Akustische Qualitätskontrolle bei der Kautschukaufbereitung
von Prof. Dr.-Ing. Dr.-Ing. E. h. Walter Michaeli, Prof. Dr.-Ing. Christian Hopmann, Prof. Dr.-Ing. Ullrich Masberg †, Dipl.-Ing. Jan Peter Dering, Dr. Wolfgang May, B. Eng. Katharina Ochs, Dipl.-Ing. Dittmar Rohrßen
Während der Kautschukaufbereitung im Kautschukinnenmischer treten sehr deutliche, über der Mischzeit variierende Geräusche und Erschütterungen auf, die in direktem Zusammenhang mit dem jeweiligen Zustand der Mischung stehen. Das Betriebspersonal, das für die Bedienung des Innenmischers zuständig ist, berichtet immer wieder von lauten Geräuschen, die Aufschluss über den Zustand der Mischung geben können. Wenn der Mischungszustand während der Aufbereitung bekannt ist, können Schwankungen der Mischungseigenschaften verringert und die Mischzeit optimiert werden. Um dies zu erreichen, wird am Institut für Kunststoffverarbeitung (IKV) zusammen mit der Fa. CT Datentechnik GmbH, Nienburg, ein System zur Prozessbeurteilung und -steuerung in der Kautschukaufbereitung entwickelt. Vorbild für das System ist die akustische Qualitätskontrolle, bei der charakteristische Geräusche während technischer Prozesse detektiert und ausgewertet werden.
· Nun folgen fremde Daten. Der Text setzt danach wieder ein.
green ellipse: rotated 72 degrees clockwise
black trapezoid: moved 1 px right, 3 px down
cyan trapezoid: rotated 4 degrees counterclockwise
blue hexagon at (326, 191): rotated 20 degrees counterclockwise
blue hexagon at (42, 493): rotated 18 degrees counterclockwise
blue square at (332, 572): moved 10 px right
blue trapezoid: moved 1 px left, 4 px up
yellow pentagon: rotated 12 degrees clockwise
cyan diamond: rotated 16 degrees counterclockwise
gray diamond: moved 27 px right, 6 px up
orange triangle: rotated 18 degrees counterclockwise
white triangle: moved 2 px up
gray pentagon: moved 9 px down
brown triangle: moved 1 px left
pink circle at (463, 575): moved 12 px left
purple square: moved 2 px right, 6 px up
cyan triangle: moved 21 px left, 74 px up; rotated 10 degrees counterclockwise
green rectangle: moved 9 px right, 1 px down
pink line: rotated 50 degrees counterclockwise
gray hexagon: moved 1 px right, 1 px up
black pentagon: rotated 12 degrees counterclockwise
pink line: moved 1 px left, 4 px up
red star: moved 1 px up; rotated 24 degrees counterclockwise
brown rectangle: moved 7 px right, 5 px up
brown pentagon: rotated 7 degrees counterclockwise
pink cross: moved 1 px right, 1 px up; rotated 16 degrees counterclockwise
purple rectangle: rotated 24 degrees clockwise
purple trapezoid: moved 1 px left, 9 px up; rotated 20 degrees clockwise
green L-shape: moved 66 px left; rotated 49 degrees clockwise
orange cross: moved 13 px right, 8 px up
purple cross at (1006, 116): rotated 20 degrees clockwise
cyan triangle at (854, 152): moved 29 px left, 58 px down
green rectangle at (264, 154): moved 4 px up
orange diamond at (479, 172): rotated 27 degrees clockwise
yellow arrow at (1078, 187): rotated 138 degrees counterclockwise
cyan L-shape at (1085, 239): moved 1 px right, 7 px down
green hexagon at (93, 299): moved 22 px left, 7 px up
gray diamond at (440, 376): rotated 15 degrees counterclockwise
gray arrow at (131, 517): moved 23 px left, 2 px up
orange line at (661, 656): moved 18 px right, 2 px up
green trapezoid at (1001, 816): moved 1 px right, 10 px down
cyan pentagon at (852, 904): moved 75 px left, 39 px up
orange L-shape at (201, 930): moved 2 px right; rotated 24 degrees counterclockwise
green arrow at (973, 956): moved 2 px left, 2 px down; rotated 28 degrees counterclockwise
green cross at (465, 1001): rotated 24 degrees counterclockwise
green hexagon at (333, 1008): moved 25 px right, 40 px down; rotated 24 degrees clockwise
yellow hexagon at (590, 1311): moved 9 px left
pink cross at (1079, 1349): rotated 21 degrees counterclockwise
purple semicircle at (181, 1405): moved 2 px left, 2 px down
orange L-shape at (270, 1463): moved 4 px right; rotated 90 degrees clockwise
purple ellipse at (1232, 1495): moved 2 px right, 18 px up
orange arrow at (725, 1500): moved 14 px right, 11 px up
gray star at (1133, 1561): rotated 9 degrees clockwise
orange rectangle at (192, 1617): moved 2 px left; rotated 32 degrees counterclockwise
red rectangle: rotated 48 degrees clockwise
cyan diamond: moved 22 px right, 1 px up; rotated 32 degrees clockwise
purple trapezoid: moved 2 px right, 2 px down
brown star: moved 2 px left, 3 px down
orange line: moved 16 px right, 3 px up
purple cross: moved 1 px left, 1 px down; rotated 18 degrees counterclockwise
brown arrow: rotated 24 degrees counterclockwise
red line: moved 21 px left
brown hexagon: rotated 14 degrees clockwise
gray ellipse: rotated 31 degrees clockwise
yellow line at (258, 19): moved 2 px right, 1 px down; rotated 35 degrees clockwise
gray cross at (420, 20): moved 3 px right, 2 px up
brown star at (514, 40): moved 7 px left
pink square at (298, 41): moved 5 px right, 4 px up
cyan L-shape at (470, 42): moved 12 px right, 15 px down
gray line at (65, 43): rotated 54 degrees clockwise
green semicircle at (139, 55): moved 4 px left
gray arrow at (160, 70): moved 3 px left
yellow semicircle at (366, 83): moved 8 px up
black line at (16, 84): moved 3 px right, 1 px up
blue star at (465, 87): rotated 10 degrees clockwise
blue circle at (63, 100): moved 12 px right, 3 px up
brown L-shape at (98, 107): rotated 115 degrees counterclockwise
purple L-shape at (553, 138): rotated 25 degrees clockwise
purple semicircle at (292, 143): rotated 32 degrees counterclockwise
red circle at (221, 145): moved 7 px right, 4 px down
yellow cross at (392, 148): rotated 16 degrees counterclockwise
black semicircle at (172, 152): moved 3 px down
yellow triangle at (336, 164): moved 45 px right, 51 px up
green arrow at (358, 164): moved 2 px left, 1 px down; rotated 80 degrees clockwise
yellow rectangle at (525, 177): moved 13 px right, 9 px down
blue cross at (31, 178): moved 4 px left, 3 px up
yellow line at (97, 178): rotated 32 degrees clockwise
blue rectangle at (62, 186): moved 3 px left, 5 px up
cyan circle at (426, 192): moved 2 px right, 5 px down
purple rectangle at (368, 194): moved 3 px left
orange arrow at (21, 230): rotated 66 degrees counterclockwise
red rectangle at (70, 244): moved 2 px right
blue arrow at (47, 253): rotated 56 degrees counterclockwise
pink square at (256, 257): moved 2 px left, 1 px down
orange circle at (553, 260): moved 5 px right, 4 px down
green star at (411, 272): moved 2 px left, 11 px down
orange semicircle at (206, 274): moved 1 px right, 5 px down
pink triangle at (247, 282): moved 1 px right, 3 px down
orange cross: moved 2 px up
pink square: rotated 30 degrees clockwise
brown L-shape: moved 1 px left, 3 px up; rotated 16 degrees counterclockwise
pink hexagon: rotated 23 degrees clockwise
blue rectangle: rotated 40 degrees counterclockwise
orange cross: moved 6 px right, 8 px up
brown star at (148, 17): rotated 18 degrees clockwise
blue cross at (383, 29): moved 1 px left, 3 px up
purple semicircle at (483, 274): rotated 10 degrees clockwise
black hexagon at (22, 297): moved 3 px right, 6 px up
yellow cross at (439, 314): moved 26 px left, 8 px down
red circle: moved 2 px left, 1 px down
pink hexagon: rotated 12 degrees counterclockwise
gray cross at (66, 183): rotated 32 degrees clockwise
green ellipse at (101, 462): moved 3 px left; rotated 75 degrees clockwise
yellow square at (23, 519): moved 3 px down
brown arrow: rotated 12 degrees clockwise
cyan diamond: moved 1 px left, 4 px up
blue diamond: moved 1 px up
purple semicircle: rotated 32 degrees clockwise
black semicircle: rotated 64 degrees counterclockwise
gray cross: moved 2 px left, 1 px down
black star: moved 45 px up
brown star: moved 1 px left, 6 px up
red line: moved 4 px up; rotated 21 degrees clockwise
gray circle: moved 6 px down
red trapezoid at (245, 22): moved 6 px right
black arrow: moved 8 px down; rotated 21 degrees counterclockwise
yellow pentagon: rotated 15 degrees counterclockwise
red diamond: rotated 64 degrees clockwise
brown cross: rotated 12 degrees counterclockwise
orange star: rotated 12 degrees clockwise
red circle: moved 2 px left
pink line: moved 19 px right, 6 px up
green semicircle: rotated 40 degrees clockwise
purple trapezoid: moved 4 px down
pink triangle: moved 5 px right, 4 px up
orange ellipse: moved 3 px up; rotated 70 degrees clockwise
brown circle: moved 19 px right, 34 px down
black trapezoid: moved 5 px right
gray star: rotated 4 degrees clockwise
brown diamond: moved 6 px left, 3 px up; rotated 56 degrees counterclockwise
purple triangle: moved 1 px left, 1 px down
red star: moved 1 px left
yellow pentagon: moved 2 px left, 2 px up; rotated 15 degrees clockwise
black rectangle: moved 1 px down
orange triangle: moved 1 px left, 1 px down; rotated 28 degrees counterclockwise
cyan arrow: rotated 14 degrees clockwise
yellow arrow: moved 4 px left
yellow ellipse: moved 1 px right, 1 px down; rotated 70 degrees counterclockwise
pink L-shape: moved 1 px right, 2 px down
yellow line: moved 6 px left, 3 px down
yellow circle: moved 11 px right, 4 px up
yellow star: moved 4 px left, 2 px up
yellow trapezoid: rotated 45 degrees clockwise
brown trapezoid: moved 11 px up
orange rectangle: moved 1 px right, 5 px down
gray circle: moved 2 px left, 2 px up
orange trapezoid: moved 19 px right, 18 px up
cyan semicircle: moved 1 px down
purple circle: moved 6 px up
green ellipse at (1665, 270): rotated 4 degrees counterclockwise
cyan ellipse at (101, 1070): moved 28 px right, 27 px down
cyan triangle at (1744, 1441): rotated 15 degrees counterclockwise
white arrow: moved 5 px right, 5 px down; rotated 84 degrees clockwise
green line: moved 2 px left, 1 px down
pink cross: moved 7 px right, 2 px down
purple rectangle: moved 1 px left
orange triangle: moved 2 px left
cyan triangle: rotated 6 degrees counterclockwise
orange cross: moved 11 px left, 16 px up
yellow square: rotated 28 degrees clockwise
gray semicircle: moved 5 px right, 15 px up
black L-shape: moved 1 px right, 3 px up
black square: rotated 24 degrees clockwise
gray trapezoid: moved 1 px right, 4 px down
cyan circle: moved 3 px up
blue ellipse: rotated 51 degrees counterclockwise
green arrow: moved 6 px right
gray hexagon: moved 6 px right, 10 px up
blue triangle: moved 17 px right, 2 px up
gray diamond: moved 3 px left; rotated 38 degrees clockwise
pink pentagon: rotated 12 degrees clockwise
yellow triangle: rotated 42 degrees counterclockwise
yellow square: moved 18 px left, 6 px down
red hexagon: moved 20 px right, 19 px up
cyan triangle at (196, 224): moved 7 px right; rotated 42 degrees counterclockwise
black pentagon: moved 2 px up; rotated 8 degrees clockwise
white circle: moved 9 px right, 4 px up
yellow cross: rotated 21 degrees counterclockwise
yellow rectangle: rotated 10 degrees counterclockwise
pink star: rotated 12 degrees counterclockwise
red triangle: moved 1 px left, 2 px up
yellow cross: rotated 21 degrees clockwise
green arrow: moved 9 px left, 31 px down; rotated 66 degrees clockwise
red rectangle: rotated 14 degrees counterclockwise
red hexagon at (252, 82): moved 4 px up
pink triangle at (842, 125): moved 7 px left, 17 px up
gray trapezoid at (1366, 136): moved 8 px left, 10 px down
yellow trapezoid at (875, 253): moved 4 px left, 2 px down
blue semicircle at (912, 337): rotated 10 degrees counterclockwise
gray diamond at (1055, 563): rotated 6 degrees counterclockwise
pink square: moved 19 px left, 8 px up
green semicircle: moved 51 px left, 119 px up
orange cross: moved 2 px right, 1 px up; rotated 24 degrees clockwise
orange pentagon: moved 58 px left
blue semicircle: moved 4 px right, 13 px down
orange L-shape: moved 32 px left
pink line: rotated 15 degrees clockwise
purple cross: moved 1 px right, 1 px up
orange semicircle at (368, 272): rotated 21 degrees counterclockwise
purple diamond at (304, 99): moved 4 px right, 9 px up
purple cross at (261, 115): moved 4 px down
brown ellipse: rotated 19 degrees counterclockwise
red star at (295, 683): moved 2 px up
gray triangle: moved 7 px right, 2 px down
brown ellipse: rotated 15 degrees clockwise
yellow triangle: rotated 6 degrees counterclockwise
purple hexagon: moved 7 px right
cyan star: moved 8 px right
Die entstehenden Geräusche dienen dazu, die Prozesse akustisch zu überwachen und zu steuern. In diesem Projekt erfolgt die akustische Prozessüberwachung im Kautschukinnenmischer durch Analyse des Körperschalls. Die akustischen Signale werden zunächst vom Zeit- in den Frequenzbereich überführt. Die Korrelation charakteristischer Frequenz-Amplitudenspektren mit Mischqualitäten zu unterschiedlichen Mischzeiten wird durch analytische Methoden und die Bestimmung mechanischer und rheologischer Eigenschaften hergestellt. Die Zusammenhänge zwischen den akustischen Signalen und den Mischungseigenschaften ermöglichen die Beschreibung des Mischungszustands während der Aufbereitung im Kautschukinnenmischer und bilden somit die Grundlage für die Optimierung des Mischprozesses. Mittels akustischer Prozessüberwachung kann einerseits der Ausschuss reduziert werden. Andererseits können durch eine Mischzeitoptimierung der Durchsatz gesteigert und die Energiekosten gesenkt werden.